The Bakken was used as the test play because the analysts believe it is representative of others.
"From the start of 2007 through the end of 2013, Bakken oil production increased from 132,000 boe/d to just over 1 million boe/d," a compound annual growth rate of 40%, based on Energy Information Administration (EIA) data. In two periods, the Bakken had falling rig counts: the first half of 2009 and all of 2012 and 2013. At no time was there a noticeable slowdown in production, said the analysts.
"On the contrary, just based on eyeballing the chart, production could even have accelerated over the latter timeframe." Initial decline rates are huge -- 70% in Year One, but by the third and fourth year, rates moderated to 15-20%. Using a 30-day initial production rate of 500 boe/d, Raymond James' type curve results in an estimated ultimate recovery of just under 500,000 boe.

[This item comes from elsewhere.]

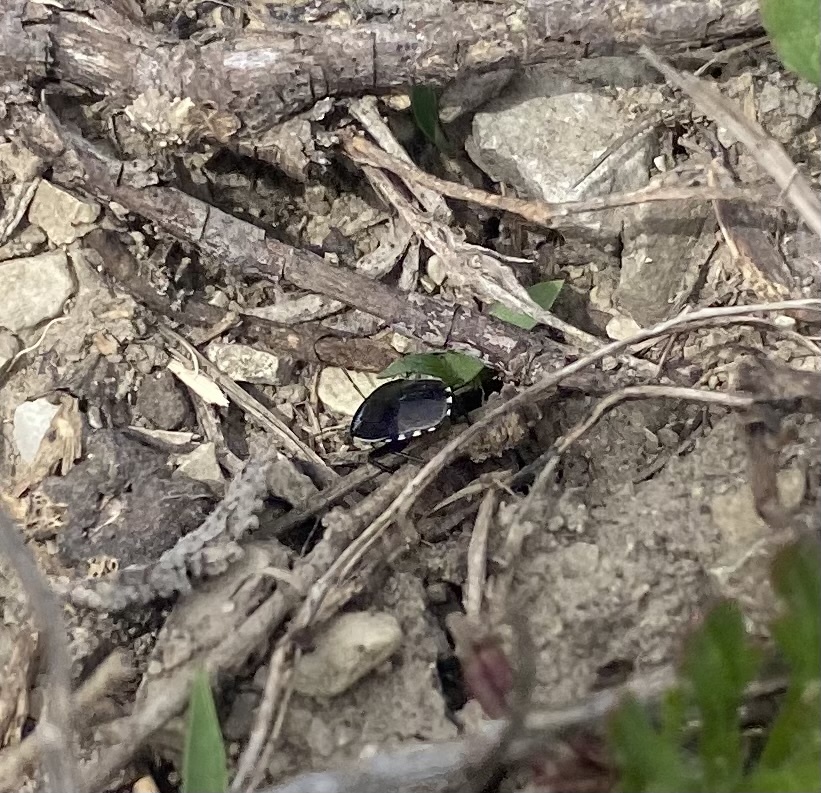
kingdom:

The latest rig count in the Bakken was 174 rigs, based on recent EIA data. That's almost 20% below the all-time high of 218 rigs in June 2012. If the rig count were to stay flat, production would not roll over.
"Rather, our model shows that production would exceed 1.6 million boe/d by 2021 -- and that is under the generous assumption that the existing production base will decline by 35% in the first year."
Total U.S. crude oil production, which had remained between 4.90 million b/d and 5.60 million b/d for several years, has been on the rise since late 2011, reaching 7.94 million b/d in December, according to Energy Information Administration data.